↓↓↓

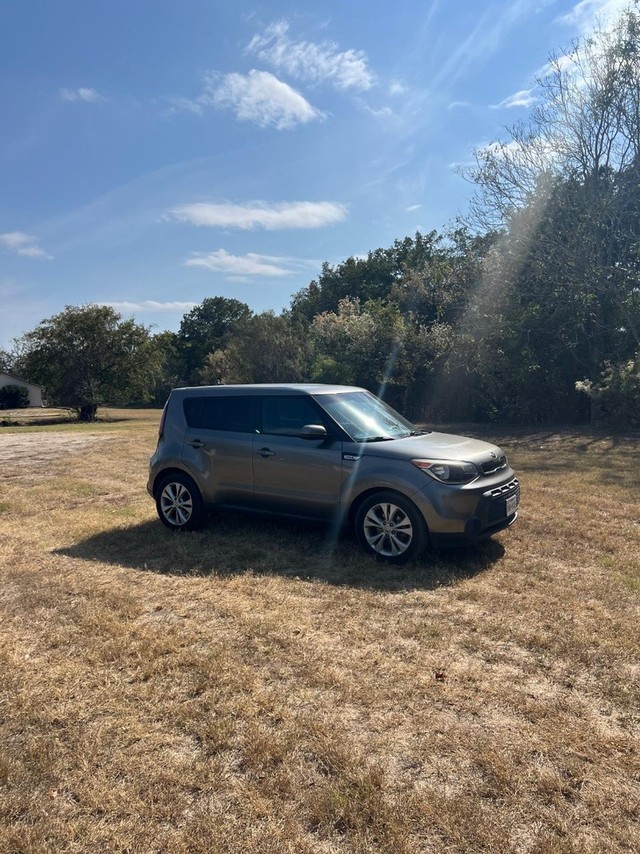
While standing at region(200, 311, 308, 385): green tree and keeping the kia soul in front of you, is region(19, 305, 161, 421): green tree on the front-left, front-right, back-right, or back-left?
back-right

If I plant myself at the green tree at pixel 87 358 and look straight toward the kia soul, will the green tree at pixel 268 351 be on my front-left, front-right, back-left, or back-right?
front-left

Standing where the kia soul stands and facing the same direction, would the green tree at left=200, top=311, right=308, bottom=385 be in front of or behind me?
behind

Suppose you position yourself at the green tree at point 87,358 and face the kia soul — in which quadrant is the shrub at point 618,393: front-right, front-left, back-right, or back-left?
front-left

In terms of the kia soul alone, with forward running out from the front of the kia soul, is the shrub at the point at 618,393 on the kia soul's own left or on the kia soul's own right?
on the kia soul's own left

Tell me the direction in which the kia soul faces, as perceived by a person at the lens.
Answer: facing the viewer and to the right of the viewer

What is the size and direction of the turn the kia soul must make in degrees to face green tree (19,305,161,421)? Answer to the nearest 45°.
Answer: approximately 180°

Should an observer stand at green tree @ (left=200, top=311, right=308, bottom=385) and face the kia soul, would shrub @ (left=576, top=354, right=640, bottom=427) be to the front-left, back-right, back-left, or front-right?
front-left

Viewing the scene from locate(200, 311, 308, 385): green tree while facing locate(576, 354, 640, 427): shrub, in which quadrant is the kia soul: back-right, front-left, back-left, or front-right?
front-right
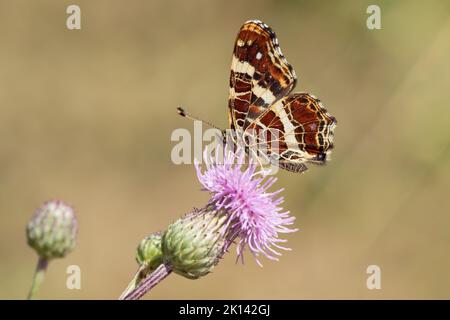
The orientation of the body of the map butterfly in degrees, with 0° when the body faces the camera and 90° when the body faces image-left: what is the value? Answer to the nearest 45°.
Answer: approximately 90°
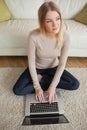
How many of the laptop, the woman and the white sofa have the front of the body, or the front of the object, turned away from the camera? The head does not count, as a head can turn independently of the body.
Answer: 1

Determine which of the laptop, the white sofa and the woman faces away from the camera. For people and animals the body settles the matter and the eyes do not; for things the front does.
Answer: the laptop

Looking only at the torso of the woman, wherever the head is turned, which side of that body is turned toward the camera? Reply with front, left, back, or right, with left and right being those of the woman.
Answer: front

↑↑↑
↓↓↓

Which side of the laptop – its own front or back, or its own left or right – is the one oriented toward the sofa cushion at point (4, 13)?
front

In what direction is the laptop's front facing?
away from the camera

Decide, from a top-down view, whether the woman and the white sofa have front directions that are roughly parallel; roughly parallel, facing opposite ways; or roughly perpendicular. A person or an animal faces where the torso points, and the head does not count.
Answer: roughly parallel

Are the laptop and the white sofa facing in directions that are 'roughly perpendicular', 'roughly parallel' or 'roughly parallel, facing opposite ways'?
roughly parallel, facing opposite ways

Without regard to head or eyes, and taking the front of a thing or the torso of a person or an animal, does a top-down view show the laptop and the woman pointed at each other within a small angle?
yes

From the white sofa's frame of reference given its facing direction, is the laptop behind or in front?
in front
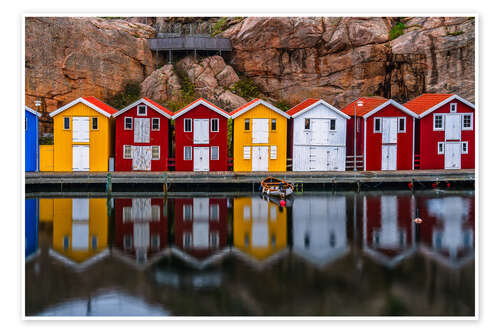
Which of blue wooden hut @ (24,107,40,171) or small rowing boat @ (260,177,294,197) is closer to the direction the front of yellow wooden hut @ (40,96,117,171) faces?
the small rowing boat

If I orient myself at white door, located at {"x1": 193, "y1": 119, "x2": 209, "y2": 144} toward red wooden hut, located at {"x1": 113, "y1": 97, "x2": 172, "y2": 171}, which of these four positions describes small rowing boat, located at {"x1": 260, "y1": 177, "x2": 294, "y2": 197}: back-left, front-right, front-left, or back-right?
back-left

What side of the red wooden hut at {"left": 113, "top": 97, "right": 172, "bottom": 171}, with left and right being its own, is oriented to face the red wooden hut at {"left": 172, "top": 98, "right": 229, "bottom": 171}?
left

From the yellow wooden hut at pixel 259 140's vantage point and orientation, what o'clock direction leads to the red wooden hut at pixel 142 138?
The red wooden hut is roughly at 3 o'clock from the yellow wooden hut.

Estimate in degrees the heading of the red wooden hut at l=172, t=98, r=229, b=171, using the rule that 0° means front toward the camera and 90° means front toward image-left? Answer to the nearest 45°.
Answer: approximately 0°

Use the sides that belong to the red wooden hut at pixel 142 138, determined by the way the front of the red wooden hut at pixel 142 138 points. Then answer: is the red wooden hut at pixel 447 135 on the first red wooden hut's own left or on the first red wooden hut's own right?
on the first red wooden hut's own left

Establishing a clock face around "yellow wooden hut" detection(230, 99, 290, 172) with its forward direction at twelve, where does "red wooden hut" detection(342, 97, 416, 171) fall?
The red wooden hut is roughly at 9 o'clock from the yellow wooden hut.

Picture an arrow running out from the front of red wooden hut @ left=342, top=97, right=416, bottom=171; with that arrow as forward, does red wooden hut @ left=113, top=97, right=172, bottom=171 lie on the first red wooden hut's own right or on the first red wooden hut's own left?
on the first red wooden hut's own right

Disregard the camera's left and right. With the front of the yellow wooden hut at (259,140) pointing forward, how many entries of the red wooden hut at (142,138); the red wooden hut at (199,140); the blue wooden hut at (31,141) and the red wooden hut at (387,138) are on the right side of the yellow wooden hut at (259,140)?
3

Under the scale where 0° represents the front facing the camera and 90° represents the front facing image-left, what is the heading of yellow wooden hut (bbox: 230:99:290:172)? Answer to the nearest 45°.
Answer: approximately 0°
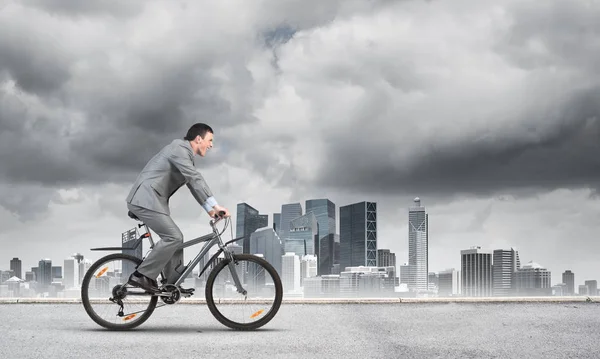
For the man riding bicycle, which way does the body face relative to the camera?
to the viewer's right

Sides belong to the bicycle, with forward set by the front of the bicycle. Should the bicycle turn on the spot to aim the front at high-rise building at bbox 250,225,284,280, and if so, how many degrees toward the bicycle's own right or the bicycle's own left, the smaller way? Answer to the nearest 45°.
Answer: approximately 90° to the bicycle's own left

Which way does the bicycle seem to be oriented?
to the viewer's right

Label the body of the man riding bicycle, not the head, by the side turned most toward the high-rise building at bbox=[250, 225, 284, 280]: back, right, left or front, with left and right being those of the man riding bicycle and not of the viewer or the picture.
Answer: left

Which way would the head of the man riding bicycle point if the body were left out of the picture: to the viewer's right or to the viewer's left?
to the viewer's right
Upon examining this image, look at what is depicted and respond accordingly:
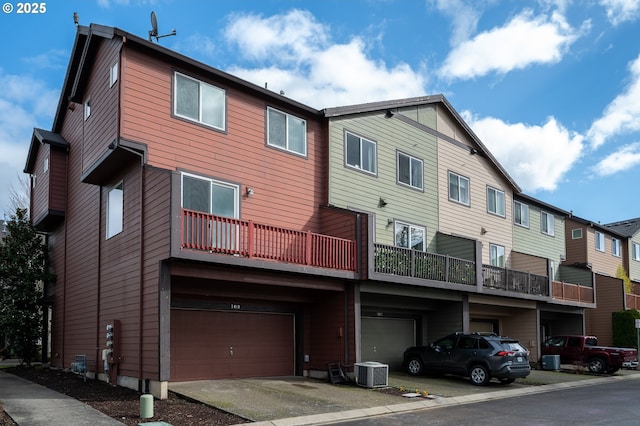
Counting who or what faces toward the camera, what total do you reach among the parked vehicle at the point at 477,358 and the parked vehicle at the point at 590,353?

↑↑↑
↓↓↓

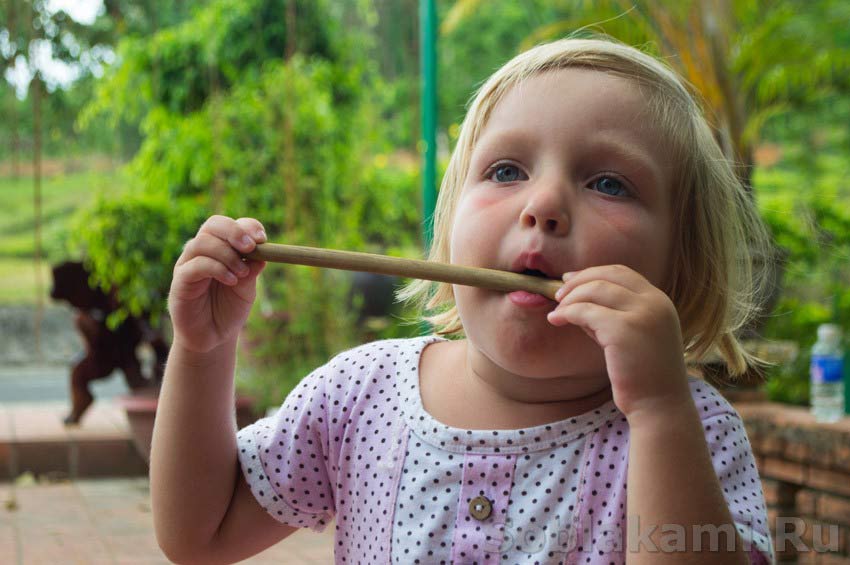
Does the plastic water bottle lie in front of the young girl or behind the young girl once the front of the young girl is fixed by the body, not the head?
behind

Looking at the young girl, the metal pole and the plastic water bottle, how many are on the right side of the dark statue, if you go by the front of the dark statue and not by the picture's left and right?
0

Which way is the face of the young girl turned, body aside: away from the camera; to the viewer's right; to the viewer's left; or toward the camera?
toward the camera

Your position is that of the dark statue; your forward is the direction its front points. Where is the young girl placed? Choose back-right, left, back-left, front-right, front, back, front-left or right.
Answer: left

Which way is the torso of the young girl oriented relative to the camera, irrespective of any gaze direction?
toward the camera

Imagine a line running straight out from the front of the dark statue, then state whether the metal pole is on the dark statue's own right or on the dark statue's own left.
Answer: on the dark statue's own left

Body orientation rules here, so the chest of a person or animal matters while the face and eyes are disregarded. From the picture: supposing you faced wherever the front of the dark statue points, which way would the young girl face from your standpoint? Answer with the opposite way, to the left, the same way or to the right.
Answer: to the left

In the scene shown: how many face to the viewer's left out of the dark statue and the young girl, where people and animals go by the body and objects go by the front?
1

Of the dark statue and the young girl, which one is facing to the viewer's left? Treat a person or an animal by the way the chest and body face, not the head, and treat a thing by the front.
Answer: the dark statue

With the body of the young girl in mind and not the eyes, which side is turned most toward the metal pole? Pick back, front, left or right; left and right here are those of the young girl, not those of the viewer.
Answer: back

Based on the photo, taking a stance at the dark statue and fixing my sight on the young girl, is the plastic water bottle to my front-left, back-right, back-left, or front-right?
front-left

↑↑↑

- **Work instructions**
State how many lines of the data above contain the string "taking". Give only the number.

- **Solution to this task**
2